Exact repetition of the data below is required.
======
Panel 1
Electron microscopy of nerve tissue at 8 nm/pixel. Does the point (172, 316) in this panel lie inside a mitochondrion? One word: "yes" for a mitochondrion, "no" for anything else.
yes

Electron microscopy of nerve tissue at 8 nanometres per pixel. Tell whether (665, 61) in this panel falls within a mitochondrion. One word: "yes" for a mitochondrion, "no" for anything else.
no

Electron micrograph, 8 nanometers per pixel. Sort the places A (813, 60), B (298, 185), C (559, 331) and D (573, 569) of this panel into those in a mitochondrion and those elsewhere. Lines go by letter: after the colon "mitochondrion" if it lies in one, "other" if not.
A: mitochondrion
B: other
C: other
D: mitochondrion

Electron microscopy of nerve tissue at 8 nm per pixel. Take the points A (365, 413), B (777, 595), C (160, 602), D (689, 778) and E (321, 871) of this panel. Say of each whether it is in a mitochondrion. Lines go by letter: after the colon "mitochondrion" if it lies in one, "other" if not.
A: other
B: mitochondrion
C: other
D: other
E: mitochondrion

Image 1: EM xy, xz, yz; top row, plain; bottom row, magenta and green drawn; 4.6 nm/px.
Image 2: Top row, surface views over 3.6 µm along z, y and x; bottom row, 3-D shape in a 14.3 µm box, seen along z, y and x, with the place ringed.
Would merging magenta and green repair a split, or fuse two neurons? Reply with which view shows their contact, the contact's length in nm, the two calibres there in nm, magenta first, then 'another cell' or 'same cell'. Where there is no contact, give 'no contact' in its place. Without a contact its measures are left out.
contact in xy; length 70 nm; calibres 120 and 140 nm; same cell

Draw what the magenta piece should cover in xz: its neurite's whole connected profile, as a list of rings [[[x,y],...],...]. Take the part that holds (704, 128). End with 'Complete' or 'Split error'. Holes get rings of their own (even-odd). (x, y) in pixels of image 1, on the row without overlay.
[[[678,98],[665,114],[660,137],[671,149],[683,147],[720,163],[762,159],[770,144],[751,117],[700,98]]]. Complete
======
## REPLY TO THE EXERCISE
Panel 1
Electron microscopy of nerve tissue at 8 nm/pixel. Does the point (172, 316) in this panel lie inside a mitochondrion? One word: "yes" for a mitochondrion, "no" for anything else.
yes

Electron microscopy of nerve tissue at 8 nanometres per pixel. Tell whether (665, 61) in this panel falls within a mitochondrion. One word: "yes" for a mitochondrion, "no" for anything else.
no

Electron micrograph, 8 nanometers per pixel. Sort the places A (813, 60), B (298, 185), C (559, 331) and D (573, 569) of this panel into those in a mitochondrion and those elsewhere. Lines go by letter: after the colon "mitochondrion" if it lies in one, "other" if not.
A: mitochondrion
B: other
C: other
D: mitochondrion

Electron microscopy of nerve tissue at 8 nm per pixel. Take the points A (365, 413), B (777, 595), C (160, 602), D (689, 778) and E (321, 871) of this panel. Say of each whether it is in a mitochondrion. Lines go by letter: after the colon "mitochondrion" if it lies in one, "other" if not.
A: other
B: mitochondrion
C: other
D: other
E: mitochondrion

Image 1: EM xy, xz, yz; top row, plain; bottom row, magenta and green drawn; 4.6 nm/px.
Image 2: Top row, surface views over 3.6 µm along z, y and x; bottom row, 3-D shape in a 14.3 µm box, seen along z, y and x, with the place ringed.
Would merging magenta and green repair a split, or fuse two neurons? Reply with which view shows their contact, the contact's length in nm, the two calibres there in nm, magenta first, then 'another cell' or 'same cell'. Where there is no contact, give 'no contact' in its place. Without a contact its measures are left out.
contact in xy; length 70 nm; calibres 120 and 140 nm; same cell

Draw what the magenta piece should cover in xz: its neurite's whole connected profile, as a list of rings [[[x,y],...],...]. Take the part that holds (704, 128). End with 'Complete' or 'Split error'. Holes get rings of their own (even-odd). (x, y) in pixels of image 1, on the row without overlay.
[[[678,98],[665,114],[660,137],[671,149],[683,147],[720,163],[762,159],[770,144],[751,117],[700,98]]]. Complete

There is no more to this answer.